- Problem -
Omit the images, then print each record below exactly as it reads.

#### Dataset content

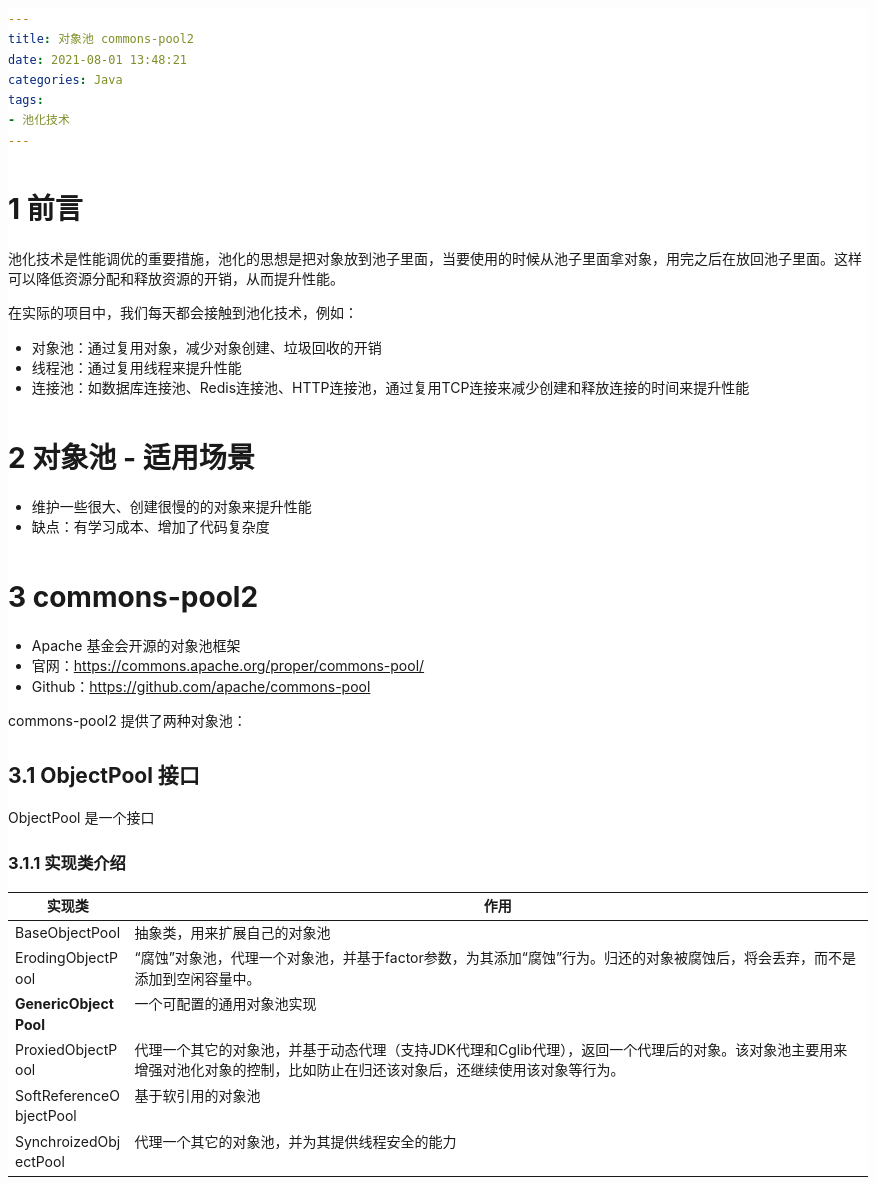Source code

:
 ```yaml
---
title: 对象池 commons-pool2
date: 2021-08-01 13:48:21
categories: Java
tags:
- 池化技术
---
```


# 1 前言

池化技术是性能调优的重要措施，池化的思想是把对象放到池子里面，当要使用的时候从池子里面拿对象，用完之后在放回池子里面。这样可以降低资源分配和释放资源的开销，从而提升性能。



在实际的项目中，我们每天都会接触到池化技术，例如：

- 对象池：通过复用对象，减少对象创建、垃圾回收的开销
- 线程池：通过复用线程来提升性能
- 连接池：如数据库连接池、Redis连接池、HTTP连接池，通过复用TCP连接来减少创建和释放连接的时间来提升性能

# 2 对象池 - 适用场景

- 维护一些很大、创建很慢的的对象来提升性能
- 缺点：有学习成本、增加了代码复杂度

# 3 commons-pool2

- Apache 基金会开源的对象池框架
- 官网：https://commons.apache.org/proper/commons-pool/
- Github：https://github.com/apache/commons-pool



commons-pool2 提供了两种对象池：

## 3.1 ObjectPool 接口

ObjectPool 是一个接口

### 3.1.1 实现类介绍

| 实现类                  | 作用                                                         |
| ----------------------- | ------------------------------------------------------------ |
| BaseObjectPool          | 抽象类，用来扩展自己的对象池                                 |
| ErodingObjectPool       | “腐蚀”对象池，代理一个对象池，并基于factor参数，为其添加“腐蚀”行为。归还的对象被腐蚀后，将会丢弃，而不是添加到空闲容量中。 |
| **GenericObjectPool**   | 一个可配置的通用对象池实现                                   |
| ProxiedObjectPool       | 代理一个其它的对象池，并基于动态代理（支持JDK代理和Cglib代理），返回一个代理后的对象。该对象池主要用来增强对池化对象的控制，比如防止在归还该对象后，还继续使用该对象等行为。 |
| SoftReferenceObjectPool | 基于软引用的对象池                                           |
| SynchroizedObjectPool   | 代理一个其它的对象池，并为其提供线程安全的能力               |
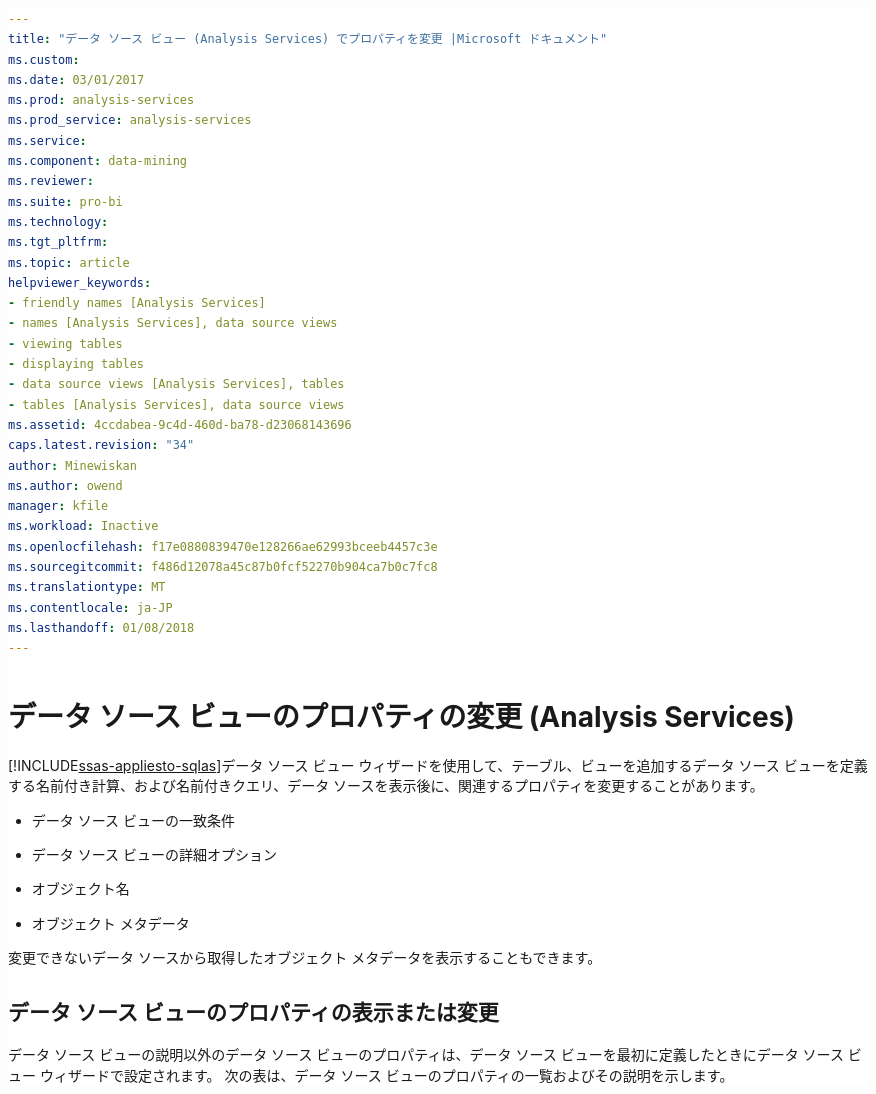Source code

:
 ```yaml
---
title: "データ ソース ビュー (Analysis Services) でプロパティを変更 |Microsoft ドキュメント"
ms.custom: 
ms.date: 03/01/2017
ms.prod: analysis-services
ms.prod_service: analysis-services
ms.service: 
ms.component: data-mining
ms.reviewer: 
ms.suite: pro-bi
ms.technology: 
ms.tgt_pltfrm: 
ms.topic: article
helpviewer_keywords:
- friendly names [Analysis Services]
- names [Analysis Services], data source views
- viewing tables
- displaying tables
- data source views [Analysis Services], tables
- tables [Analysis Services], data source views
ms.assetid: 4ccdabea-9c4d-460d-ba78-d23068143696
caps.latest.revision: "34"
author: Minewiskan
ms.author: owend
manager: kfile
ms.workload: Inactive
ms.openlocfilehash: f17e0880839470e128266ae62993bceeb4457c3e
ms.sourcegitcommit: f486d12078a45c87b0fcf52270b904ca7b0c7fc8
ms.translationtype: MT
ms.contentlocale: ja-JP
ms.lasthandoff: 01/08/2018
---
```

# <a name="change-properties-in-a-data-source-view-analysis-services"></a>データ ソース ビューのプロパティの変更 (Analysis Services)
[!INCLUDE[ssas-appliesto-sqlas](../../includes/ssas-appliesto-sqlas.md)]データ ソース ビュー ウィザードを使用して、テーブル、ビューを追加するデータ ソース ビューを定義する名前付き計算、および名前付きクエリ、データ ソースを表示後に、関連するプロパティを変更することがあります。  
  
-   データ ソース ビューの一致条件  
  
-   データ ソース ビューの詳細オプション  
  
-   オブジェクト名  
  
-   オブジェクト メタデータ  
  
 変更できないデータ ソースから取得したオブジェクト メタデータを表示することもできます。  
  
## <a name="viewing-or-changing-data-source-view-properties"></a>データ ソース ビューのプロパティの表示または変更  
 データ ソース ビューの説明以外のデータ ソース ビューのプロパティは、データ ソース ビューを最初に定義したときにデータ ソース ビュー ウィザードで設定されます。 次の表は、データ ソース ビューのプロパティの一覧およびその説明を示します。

########

- Result below -
Source code

:
 ```yaml
---
title: 对象池 commons-pool2
date: 2021-08-01 13:48:21
categories: Java
tags:
- 池化技术
---
```


# 1 前言

池化技术是性能调优的重要措施，池化的思想是把对象放到池子里面，当要使用的时候从池子里面拿对象，用完之后在放回池子里面。这样可以降低资源分配和释放资源的开销，从而提升性能。



在实际的项目中，我们每天都会接触到池化技术，例如：

- 对象池：通过复用对象，减少对象创建、垃圾回收的开销
- 线程池：通过复用线程来提升性能
- 连接池：如数据库连接池、Redis连接池、HTTP连接池，通过复用TCP连接来减少创建和释放连接的时间来提升性能

# 2 对象池 - 适用场景

- 维护一些很大、创建很慢的的对象来提升性能
- 缺点：有学习成本、增加了代码复杂度

# 3 commons-pool2

- Apache 基金会开源的对象池框架
- 官网：https://commons.apache.org/proper/commons-pool/
- Github：https://github.com/apache/commons-pool



commons-pool2 提供了两种对象池：

## 3.1 ObjectPool 接口

ObjectPool 是一个接口

### 3.1.1 实现类介绍

| 实现类                  | 作用                                                         |
| ----------------------- | ------------------------------------------------------------ |
| BaseObjectPool          | 抽象类，用来扩展自己的对象池                                 |
| ErodingObjectPool       | “腐蚀”对象池，代理一个对象池，并基于factor参数，为其添加“腐蚀”行为。归还的对象被腐蚀后，将会丢弃，而不是添加到空闲容量中。 |
| **GenericObjectPool**   | 一个可配置的通用对象池实现                                   |
| ProxiedObjectPool       | 代理一个其它的对象池，并基于动态代理（支持JDK代理和Cglib代理），返回一个代理后的对象。该对象池主要用来增强对池化对象的控制，比如防止在归还该对象后，还继续使用该对象等行为。 |
| SoftReferenceObjectPool | 基于软引用的对象池                                           |
| SynchroizedObjectPool   | 代理一个其它的对象池，并为其提供线程安全的能力               |
Source code

:
 ```yaml
---
title: "データ ソース ビュー (Analysis Services) でプロパティを変更 |Microsoft ドキュメント"
ms.custom: 
ms.date: 03/01/2017
ms.prod: analysis-services
ms.prod_service: analysis-services
ms.service: 
ms.component: data-mining
ms.reviewer: 
ms.suite: pro-bi
ms.technology: 
ms.tgt_pltfrm: 
ms.topic: article
helpviewer_keywords:
- friendly names [Analysis Services]
- names [Analysis Services], data source views
- viewing tables
- displaying tables
- data source views [Analysis Services], tables
- tables [Analysis Services], data source views
ms.assetid: 4ccdabea-9c4d-460d-ba78-d23068143696
caps.latest.revision: "34"
author: Minewiskan
ms.author: owend
manager: kfile
ms.workload: Inactive
ms.openlocfilehash: f17e0880839470e128266ae62993bceeb4457c3e
ms.sourcegitcommit: f486d12078a45c87b0fcf52270b904ca7b0c7fc8
ms.translationtype: MT
ms.contentlocale: ja-JP
ms.lasthandoff: 01/08/2018
---
```

# <a name="change-properties-in-a-data-source-view-analysis-services"></a>データ ソース ビューのプロパティの変更 (Analysis Services)
[!INCLUDE[ssas-appliesto-sqlas](../../includes/ssas-appliesto-sqlas.md)]データ ソース ビュー ウィザードを使用して、テーブル、ビューを追加するデータ ソース ビューを定義する名前付き計算、および名前付きクエリ、データ ソースを表示後に、関連するプロパティを変更することがあります。  
  
-   データ ソース ビューの一致条件  
  
-   データ ソース ビューの詳細オプション  
  
-   オブジェクト名  
  
-   オブジェクト メタデータ  
  
 変更できないデータ ソースから取得したオブジェクト メタデータを表示することもできます。  
  
## <a name="viewing-or-changing-data-source-view-properties"></a>データ ソース ビューのプロパティの表示または変更  
 データ ソース ビューの説明以外のデータ ソース ビューのプロパティは、データ ソース ビューを最初に定義したときにデータ ソース ビュー ウィザードで設定されます。 次の表は、データ ソース ビューのプロパティの一覧およびその説明を示します。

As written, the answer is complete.